┌──

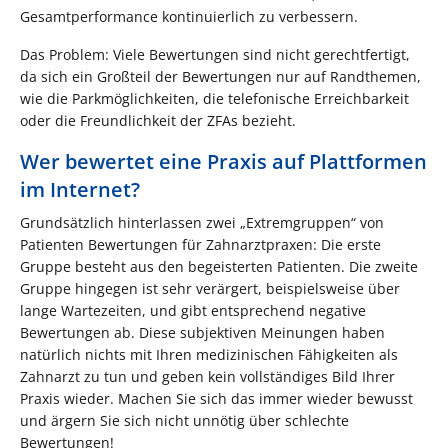
Gesamtperformance kontinuierlich zu verbessern.
Das Problem: Viele Bewertungen sind nicht gerechtfertigt,
da sich ein Großteil der Bewertungen nur auf Randthemen,
wie die Parkmöglichkeiten, die telefonische Erreichbarkeit
oder die Freundlichkeit der ZFAs bezieht.
Wer bewertet eine Praxis auf Plattformen
im Internet?
Grundsätzlich hinterlassen zwei „Extremgruppen“ von
Patienten Bewertungen für Zahnarztpraxen: Die erste
Gruppe besteht aus den begeisterten Patienten. Die zweite
Gruppe hingegen ist sehr verärgert, beispielsweise über
lange Wartezeiten, und gibt entsprechend negative
Bewertungen ab. Diese subjektiven Meinungen haben
natürlich nichts mit Ihren medizinischen Fähigkeiten als
Zahnarzt zu tun und geben kein vollständiges Bild Ihrer
Praxis wieder. Machen Sie sich das immer wieder bewusst
und ärgern Sie sich nicht unnötig über schlechte
Bewertungen!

└──

(Brief): Copy the text of the records again, replacing every occurrence of the word "Bewertungen" with "Rezensionen" and leaving everything else unchanged. Omit the pictures.

(Solution):
Gesamtperformance kontinuierlich zu verbessern.
Das Problem: Viele Rezensionen sind nicht gerechtfertigt,
da sich ein Großteil der Rezensionen nur auf Randthemen,
wie die Parkmöglichkeiten, die telefonische Erreichbarkeit
oder die Freundlichkeit der ZFAs bezieht.
Wer bewertet eine Praxis auf Plattformen
im Internet?
Grundsätzlich hinterlassen zwei „Extremgruppen“ von
Patienten Rezensionen für Zahnarztpraxen: Die erste
Gruppe besteht aus den begeisterten Patienten. Die zweite
Gruppe hingegen ist sehr verärgert, beispielsweise über
lange Wartezeiten, und gibt entsprechend negative
Rezensionen ab. Diese subjektiven Meinungen haben
natürlich nichts mit Ihren medizinischen Fähigkeiten als
Zahnarzt zu tun und geben kein vollständiges Bild Ihrer
Praxis wieder. Machen Sie sich das immer wieder bewusst
und ärgern Sie sich nicht unnötig über schlechte
Rezensionen!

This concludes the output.